2. The cold cathode fluorescent lamp of claim 1, wherein said plurality of barrier ribs are comprised of strips, and the width of the bottom of the barrier ribs is wider than that of the top of the barrier ribs.

3. The cold cathode fluorescent lamp of claim 2, wherein the cross section of said barrier ribs is a triangle.

4. The cold cathode fluorescent lamp of claim 2, wherein the cross section of said barrier ribs is a trapezoid.

5. The cold cathode fluorescent lamp of claim 1, wherein said plurality of barrier ribs are comprised of dielectric materials.

6. The cold cathode fluorescent lamp of claim 1, wherein said x electrodes of said plurality of electrode pairs are connected in parallel.

7. The cold cathode fluorescent lamp of claim 1, wherein said y electrodes of said plurality of electrode pairs are connected in parallel.

8. The cold cathode fluorescent lamp of claim 1, wherein said plurality of electrode pairs are disposed in an order of said x electrode and said y electrode alternately, on said first substrate.

9. The cold cathode fluorescent lamp of claim 1, wherein said plurality of electrode pairs is disposed in an order of said x electrode, said y electrode , said y electrode, and said x electrode, on said first substrate.

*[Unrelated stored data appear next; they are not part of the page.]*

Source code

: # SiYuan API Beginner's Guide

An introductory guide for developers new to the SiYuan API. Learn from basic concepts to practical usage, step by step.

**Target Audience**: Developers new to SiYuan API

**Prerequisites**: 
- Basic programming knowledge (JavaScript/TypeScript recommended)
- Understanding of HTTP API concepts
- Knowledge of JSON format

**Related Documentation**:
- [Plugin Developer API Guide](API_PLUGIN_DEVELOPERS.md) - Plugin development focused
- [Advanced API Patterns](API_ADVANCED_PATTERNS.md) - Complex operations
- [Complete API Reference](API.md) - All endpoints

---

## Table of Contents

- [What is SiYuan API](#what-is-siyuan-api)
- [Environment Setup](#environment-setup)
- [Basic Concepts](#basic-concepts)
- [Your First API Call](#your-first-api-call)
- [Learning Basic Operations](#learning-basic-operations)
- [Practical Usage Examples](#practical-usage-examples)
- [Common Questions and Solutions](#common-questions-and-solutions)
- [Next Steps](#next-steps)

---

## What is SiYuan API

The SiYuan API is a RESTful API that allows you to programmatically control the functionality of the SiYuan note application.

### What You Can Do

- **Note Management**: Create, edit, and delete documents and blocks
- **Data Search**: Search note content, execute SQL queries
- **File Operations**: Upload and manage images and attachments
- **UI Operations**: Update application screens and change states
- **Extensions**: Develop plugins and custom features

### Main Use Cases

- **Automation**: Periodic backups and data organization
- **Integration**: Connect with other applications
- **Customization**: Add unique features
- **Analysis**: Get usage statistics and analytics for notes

10. The cold cathode fluorescent lamp of claim 1, further comprising a dielectric layer disposed between said plurality of electrode pairs and a portion of said fluorescent material.

11. The cold cathode fluorescent lamp of claim 1, wherein said discharge gas is an inert gas.

12. The cold cathode fluorescent lamp of claim 1, wherein said inert gas includes at least one of Xe, Ne, Ar, and a mixture thereof.

13. The cold cathode fluorescent lamp of claim 1, wherein said plurality of electrode pairs is comprised of a metal.

14. The cold cathode fluorescent lamp of claim 13, wherein said metal includes at least one of Ag, Cu and Cr—Cu—Cr alloy.